One more "todo" about this patch. It is very x86 centric, with the use of some '__NR_ia32_SYSCALL' defines. We'll probably have to define our own "generic" compat syscall numbers.
Created attachment 7262 [details] simpler patch Here's a simpler version of the last patch that just fixes one syscall.exp failure for the 32-bit 'clock' subtest when run on rawhide x86_64. This simpler patch should make this approach easier to review and understand. Note that we'd have to make similar changes to nd_syscalls.stp.
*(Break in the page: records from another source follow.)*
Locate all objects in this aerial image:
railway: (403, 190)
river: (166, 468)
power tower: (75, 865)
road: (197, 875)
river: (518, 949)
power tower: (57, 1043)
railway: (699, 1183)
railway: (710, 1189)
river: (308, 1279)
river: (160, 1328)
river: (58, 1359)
Also, it might make sense to combine the syscall.clock_nanosleep and syscall.compat_clock_settime probe aliases with their 'compat' probe aliases.
(In reply to David Smith from comment #12) > Created attachment 7262 [details] > simpler patch > > Here's a simpler version of the last patch that just fixes one syscall.exp > failure for the 32-bit 'clock' subtest when run on rawhide x86_64. This > simpler patch should make this approach easier to review and understand. > > Note that we'd have to make similar changes to nd_syscalls.stp. > > Also, it might make sense to combine the syscall.clock_nanosleep and > syscall.compat_clock_settime probe aliases with their 'compat' probe aliases. I've made changes to the syscall tapsets to implement this idea. At this point, the syscall.exp and nd_syscall.exp testcases pass on every platform I've tested on. (Note that these changes don't really fix *all* nested syscall problems, just the ones tested by the testsuite. To catch more failures, we'd need to expand the testsuite.)